New film sheds light on soldiers and PTSD

The film “Thank You for Your Service” tells the story of soldiers who come home struggling with PTSD.

By Emmanuel Cordova, Staff Writer

“Thank You for Your Service” stars Miles Teller who portrays Adam Schumann, an army Sergeant struggling to adjust to civilian life after being in Iraq for an almost year-long tour, with his tenacious unit.

The DreamWorks production was directed by Jason Hall and premiered Friday. The movie won a Truly Moving Picture Award in the same weekend.

The focus shifted onto several soldiers in Schumann’s unit through the film, including Tausolo Aeiti, Will Waller, and Michael Emory.

Aeiti suffered a traumatic brain injury from a roadside bombing, after he arrived home to his pregnant girlfriend who was scared because he struggled to remember things and couldn’t stop stressing about losing his combat partner who burned to death.
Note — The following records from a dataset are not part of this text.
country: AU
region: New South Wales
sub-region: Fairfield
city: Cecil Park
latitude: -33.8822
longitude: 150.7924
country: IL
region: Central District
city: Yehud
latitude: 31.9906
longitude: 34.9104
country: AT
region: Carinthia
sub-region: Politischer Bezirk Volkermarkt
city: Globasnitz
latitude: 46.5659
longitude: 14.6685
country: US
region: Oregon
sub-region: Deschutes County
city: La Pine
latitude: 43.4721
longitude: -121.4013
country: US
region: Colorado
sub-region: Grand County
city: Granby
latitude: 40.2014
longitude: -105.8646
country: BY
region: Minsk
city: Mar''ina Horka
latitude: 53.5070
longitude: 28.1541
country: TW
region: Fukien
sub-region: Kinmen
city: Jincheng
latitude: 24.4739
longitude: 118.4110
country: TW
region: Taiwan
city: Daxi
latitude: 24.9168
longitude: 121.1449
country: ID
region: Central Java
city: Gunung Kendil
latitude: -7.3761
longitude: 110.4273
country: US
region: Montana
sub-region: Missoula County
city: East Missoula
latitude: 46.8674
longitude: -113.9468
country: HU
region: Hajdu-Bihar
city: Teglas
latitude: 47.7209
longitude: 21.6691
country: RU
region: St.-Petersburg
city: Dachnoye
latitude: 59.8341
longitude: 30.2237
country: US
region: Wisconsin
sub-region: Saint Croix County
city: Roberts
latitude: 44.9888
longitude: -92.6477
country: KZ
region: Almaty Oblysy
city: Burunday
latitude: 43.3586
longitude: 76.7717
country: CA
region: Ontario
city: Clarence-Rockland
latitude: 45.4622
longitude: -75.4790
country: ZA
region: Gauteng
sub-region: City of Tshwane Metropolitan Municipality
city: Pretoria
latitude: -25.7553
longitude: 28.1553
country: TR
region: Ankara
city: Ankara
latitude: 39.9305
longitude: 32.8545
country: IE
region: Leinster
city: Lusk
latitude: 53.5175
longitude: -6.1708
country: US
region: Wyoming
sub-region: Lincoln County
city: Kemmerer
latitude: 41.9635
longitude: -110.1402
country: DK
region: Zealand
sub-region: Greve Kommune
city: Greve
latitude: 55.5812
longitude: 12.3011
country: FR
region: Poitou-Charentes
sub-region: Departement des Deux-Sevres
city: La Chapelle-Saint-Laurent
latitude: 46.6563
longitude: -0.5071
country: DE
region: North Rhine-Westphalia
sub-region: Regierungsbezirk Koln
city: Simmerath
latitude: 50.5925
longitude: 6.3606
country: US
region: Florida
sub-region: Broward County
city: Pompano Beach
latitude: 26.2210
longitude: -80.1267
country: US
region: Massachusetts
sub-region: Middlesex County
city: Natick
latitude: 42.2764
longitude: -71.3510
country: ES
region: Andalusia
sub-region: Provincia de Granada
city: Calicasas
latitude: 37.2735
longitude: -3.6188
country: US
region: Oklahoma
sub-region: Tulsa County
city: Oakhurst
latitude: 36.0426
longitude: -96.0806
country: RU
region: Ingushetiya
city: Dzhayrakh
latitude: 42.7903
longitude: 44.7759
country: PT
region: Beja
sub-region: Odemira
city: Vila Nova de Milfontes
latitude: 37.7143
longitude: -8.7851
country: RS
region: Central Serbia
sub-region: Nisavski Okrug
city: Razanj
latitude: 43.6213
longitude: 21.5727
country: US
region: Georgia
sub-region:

Waller, who was also hit by multiple IEDs, hit rock bottom when finding out his fiancé took everything away from him including his kid which pushed him to commit suicide.

Emory was saved by Schumann during combat after being shot in the head and became permanently handicapped, forced to use a cane.

With flashbacks of incidents that happened in the battlefield still haunting their minds, Schumann and Aeiti began to seek help by applying for physical and emotional rehabilitation, but were frustrated because they had to wait until a doctor had openings. When Schumann got a call from a doctor in California to receive help he ended up giving his spot up to his friend Aeiti to receive help immediately.

According to the American Psychological Association, 20 percent of United States veterans suffer from post-traumatic stress disorder (PTSD) and major depression.

PTSD is commonly misdiagnosed, with symptoms like nightmares, flashbacks, avoidance of certain situations, disinterest, depression, and anxiety. In some cases these symptoms may start to appear weeks, months, or even years later.

There are a few different ways you can treat this brain injury such as cognitive behavior therapy, eye movement desensitization and reprocessing, exposure and response prevention, and prescription drugs.

Prescription drugs mainly help fight against depression. Some drugs are Sertraline, Fluoxetine, and Paroxetine. Seeing a healthcare professional like a psychologist or social worker is the best way to find the most effective treatment.